Obama moves to tie up loose ends before exit

January 03, 2017
US President Barack Obama arrives at Joint Base Pearl Harbor-Hickam, adjacent to Honolulu, Hawaii, to board Air Force One en route to Washington, on Sunday, after his annual family vacation on the island of Oahu. — AP
US President Barack Obama arrives at Joint Base Pearl Harbor-Hickam, adjacent to Honolulu, Hawaii, to board Air Force One en route to Washington, on Sunday, after his annual family vacation on the island of Oahu. — AP

HONOLULU — His last presidential vacation behind him, Barack Obama is entering the closing stretch of his term, an eleventh-hour push to tie up loose ends and put finishing touches on his legacy before handing the reins to President-elect Donald Trump.

Obama returns to Washington at midday on Monday from Hawaii with less than three weeks remaining in his presidency. His final days in office will largely be consumed by a bid to protect his endangered health care law, a major farewell speech and the ongoing handover of power to Trump.

His speech planned for his hometown of Chicago, on Jan. 10 is expected to be his closing message to the nation, and will be open to the public, according to a notice sent to Obama alumni and obtained by The Associated Press. The trip will likely be Obama’s last outside Washington as president and will include a “family reunion” for Obama’s former campaign staffers.

Obama is also planning last-minute commutations and pardons, White House officials said, in line with his second-term effort to cut sentences for inmates given unduly harsh sentences for drug crimes. Though prominent offenders like former government contractor Edward Snowden and former Illinois Gov. Rod Blagojevich are also asking for leniency, Obama’s final acts of clemency are expected to continue to focus on drug offenders whose plight he tried — but failed — to address through criminal justice reform.

After taking office eight years ago, Obama and his aides were effusive in their praise for how Obama’s predecessor, George W. Bush, helped his team take over the massive bureaucracy that is the federal government. Obama has vowed to pass on the favor to Trump.

“The smooth transition of power is chief among priorities,” said White House spokesman Eric Schultz.

But the transition hasn’t been without incident.

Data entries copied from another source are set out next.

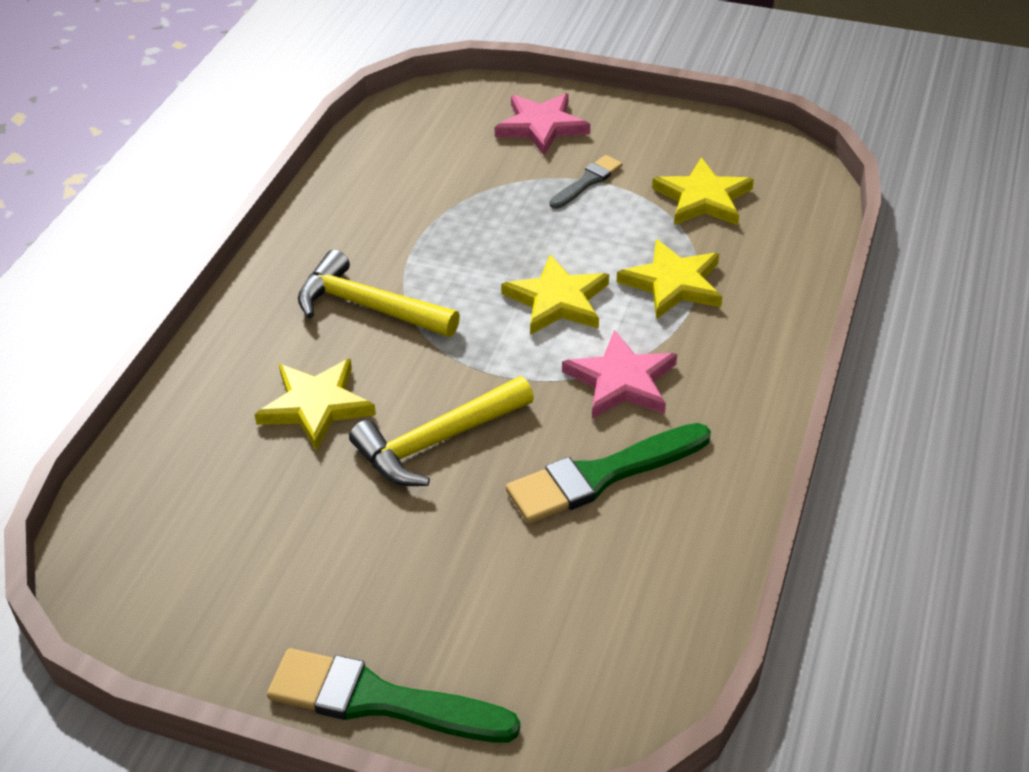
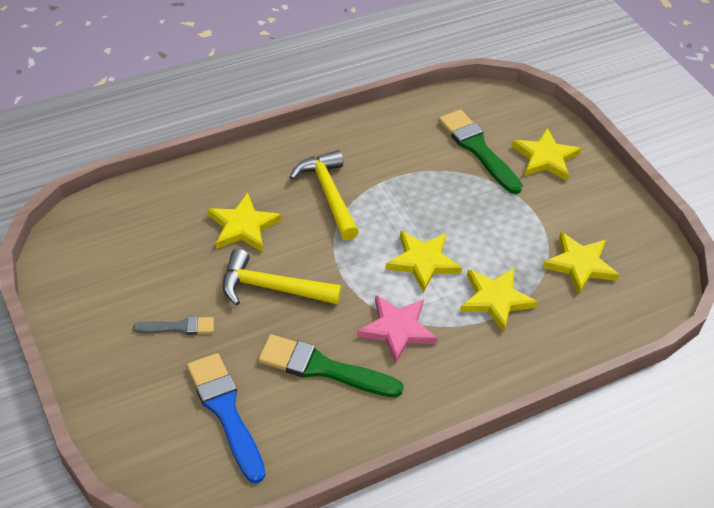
camera: 40 degrees right, 5 degrees up
green brush [267,648,520,742] -> green brush moved to [439,109,523,194]
pink star [495,93,590,156] -> yellow star [512,128,581,181]
grey brush [550,155,622,209] -> grey brush moved to [133,316,214,335]
none -> blue brush [187,353,265,483]

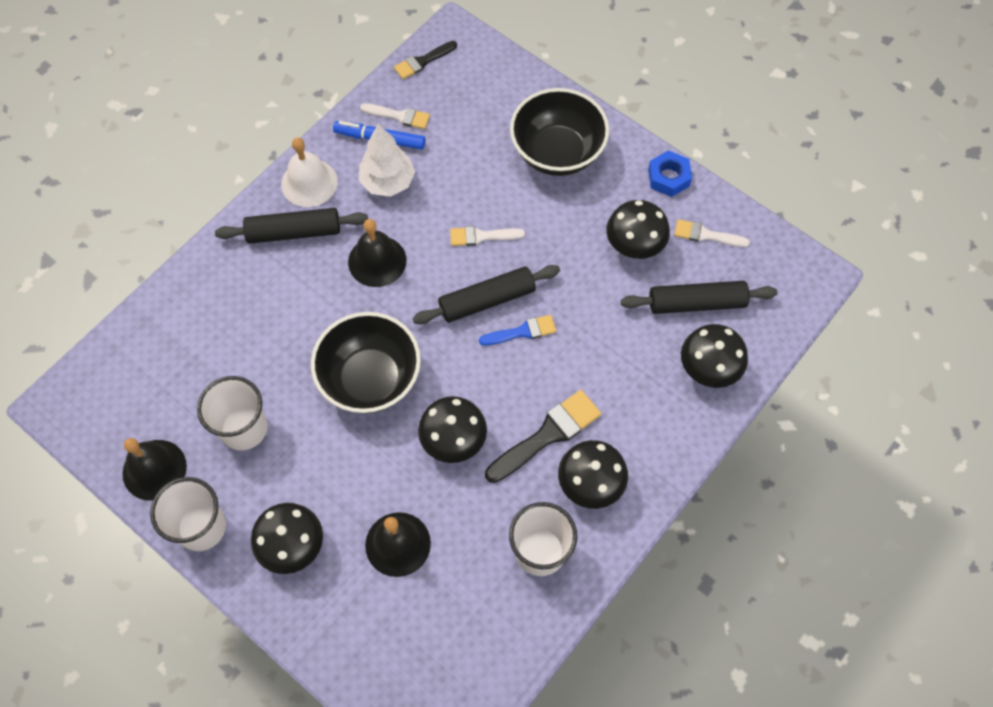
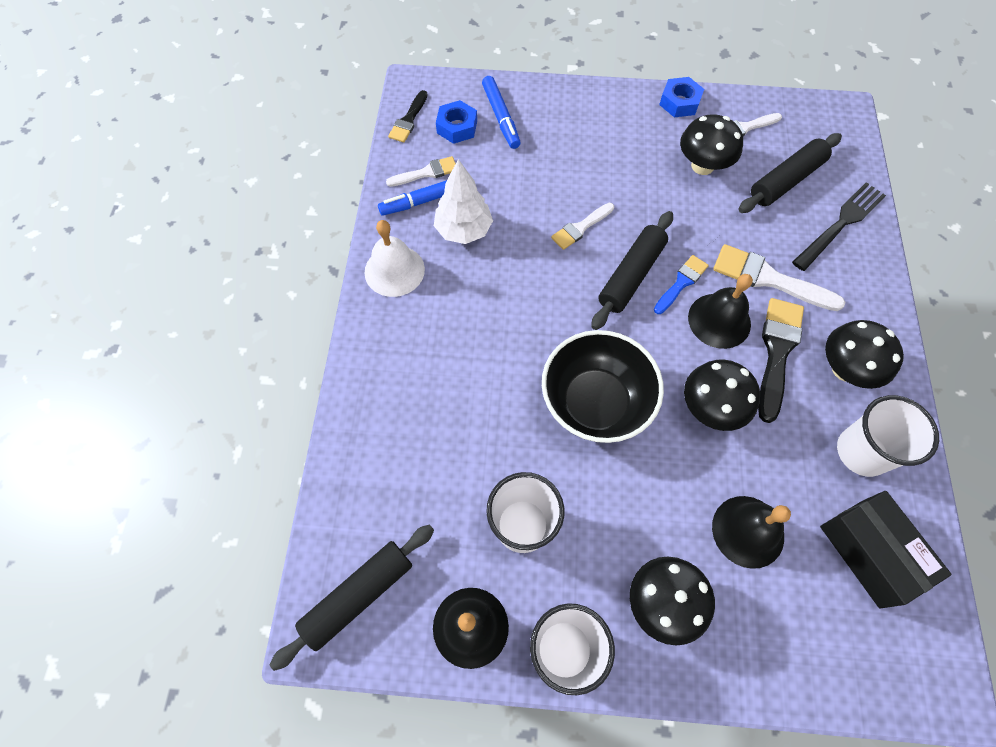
camera: 35 degrees left, 0 degrees up
black rolling pin [215,208,368,244] -> black rolling pin moved to [270,524,434,671]
black bell [348,219,407,287] -> black bell moved to [688,274,753,349]
black bowl [510,88,609,176] -> none
black mushroom [681,324,748,388] -> black fork [792,182,886,271]
none -> blue nut [436,100,477,144]
none -> blue marker [482,76,521,149]
none -> white brush [713,244,845,311]
none -> black box [820,491,952,608]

The two teams have clashed over the Trump staff’s requests for information that Obama aides fear could be used to identify and eliminate government employees who worked on Obama priorities like climate change and minority rights overseas. Trump’s team, meanwhile, has been frustrated by Obama’s attempts in the final days to box Trump in with parting moves to block ocean drilling, declare new monuments and further empty out the Guantanamo Bay prison.

While on his annual vacation in Oahu, Obama asserted himself forcefully on two foreign policy issues that put him in direct conflict with Trump. Obama directed the US to defy tradition by allowing passage of a UN Security Council resolution criticizing Israel on settlements, then slapped Russia with sweeping penalties over US allegations of hacking against the US political process.

Trump sided with Israeli Prime Minister Benjamin Netanyahu in the first case and Russian President Vladimir Putin in the second. He’s vacillated between praising Obama for how he’s handled the transition, and criticizing him over it on Twitter.

The final days are Obama’s last chance to define his presidency before he loses the bully pulpit and cedes his legacy to historians. For Obama, helping Americans understand how his two terms have reshaped American life is even more critical amid concerns that Trump may undo much of what he accomplished, including the health law.